Engaging the Imaginations of Digital Learners

Digital learning is somewhat taking place of conventional teaching practices. The conventional classroom settings are changing and digital pieces of equipment are taking place of conventional blackboard. Students are getting inclined into learning outside of a classroom. Laptops, the internet, mobile phones are getting access to students inside a classroom. It’s mostly on the students how they use this digital access. However, people have mixed perception to digital education or digital means. For examples, there are people who are called video game addicts, but none are called textbook addicts. Even people appreciate when you become a textbook addict. However, every video game is about solving a problem, sometimes real life problems.
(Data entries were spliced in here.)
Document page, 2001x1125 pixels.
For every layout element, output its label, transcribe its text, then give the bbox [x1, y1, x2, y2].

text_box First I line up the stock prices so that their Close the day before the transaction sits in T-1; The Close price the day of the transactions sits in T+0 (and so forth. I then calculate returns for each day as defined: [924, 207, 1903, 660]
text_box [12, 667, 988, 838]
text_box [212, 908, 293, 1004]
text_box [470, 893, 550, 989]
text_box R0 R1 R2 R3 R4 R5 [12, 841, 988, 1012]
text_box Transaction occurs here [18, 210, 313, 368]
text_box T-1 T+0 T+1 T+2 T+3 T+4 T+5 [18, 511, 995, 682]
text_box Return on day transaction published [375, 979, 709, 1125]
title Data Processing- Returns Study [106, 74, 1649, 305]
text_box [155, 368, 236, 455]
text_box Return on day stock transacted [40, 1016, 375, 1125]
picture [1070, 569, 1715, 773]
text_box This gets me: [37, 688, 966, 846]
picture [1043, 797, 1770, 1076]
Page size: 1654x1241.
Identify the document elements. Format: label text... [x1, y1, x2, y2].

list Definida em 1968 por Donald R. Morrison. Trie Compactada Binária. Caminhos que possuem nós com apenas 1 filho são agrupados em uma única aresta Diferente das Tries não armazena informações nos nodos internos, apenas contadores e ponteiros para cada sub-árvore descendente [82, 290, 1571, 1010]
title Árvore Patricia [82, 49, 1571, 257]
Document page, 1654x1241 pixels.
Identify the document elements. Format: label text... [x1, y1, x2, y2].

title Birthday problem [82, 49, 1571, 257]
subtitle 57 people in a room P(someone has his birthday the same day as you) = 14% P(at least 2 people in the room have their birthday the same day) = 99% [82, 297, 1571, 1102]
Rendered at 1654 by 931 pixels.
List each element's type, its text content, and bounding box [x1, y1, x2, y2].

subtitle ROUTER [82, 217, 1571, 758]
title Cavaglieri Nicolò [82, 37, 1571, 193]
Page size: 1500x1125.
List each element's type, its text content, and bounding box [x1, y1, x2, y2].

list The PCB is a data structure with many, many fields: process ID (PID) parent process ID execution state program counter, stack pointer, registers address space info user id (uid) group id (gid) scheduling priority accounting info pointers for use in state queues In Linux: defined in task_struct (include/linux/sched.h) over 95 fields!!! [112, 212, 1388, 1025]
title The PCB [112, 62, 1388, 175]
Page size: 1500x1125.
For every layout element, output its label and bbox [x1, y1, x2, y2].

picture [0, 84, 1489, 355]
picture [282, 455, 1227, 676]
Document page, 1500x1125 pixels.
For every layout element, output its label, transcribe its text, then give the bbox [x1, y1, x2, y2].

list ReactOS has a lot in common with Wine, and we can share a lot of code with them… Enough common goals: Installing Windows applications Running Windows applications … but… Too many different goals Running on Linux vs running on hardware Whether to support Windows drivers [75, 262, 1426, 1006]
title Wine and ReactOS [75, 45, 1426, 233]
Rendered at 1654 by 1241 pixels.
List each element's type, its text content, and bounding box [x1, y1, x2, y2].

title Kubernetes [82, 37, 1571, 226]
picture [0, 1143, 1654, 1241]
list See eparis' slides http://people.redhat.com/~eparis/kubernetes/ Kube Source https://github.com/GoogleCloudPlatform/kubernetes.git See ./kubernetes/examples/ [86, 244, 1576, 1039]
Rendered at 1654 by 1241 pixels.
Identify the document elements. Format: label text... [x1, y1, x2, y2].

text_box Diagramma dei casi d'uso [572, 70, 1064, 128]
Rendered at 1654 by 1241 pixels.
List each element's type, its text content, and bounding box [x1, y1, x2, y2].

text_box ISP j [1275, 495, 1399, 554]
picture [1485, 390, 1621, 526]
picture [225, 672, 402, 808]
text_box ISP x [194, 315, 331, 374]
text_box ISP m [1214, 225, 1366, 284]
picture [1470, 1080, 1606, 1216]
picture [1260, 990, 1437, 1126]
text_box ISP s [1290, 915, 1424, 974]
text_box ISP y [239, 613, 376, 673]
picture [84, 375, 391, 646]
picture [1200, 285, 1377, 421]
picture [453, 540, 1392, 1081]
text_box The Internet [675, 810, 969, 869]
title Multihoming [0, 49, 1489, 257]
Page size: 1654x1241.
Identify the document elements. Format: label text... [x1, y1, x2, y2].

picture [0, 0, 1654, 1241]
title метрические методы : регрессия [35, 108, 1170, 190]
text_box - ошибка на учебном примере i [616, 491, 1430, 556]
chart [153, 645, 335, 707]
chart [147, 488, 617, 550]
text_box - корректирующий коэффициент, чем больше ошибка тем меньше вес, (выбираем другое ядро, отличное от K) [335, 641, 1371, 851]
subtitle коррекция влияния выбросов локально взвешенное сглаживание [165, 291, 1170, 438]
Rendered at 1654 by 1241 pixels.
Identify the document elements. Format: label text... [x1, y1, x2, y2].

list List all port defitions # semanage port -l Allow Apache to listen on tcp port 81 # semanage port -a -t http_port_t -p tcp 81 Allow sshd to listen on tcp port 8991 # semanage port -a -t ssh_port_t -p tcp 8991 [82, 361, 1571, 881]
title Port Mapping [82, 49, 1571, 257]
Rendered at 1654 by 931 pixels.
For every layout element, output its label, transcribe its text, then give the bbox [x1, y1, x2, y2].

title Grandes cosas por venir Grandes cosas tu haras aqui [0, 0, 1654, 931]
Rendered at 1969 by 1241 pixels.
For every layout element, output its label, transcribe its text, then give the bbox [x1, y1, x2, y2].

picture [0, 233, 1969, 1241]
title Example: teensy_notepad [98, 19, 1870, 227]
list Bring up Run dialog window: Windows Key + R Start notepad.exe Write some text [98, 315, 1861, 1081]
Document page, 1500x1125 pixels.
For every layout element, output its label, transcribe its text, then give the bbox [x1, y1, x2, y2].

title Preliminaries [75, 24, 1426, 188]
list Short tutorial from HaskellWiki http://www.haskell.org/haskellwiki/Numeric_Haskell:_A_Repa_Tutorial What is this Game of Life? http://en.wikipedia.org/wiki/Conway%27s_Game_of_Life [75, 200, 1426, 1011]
The solution of a video game can help a gamer to think about related real life issues and coming up with solutions to those problems. The idea of video games could be very effective if applied in a classroom setting. For example, in the video games, to uncover the next level, the first level needs to be completed successfully. If classes are designed such that every step is related to the next step and students have an urge to unveil the next level, the learning will be maximized.

Digital learning is not confining learning inside a class room. Learning has become mobile because of this. People can learn anywhere because of this. You don’t need to be in a classroom to learn. Use of software, videos have reduced the necessity of physical presence in a classroom.

The chain is long

We human are life long learners. From birth to death, we learn from our surroundings and the people we interact with. We need others for living so do for learning. Networked learning plays a big role for effective output in a classroom. We all should have a mindset to learn from others and help others in any academic setting. In a classroom, all the students are not same in talent. Learning by sharing would help a lot. Sharing while learning can help spreading skills among students in an interesting and effective way.

Research has become multidisciplinary in nature. Multidisciplinarity is the key of today’s research success.  For having a complete scenario of a problem and comprehensive solution, the different facets of it need investigation. In other words, multidisciplinary research has become Networked Research. Experts need to act together for finding a solution to a complex problem. In getting funding for a project, the project must be comprehensive, which calls for networked learning and research.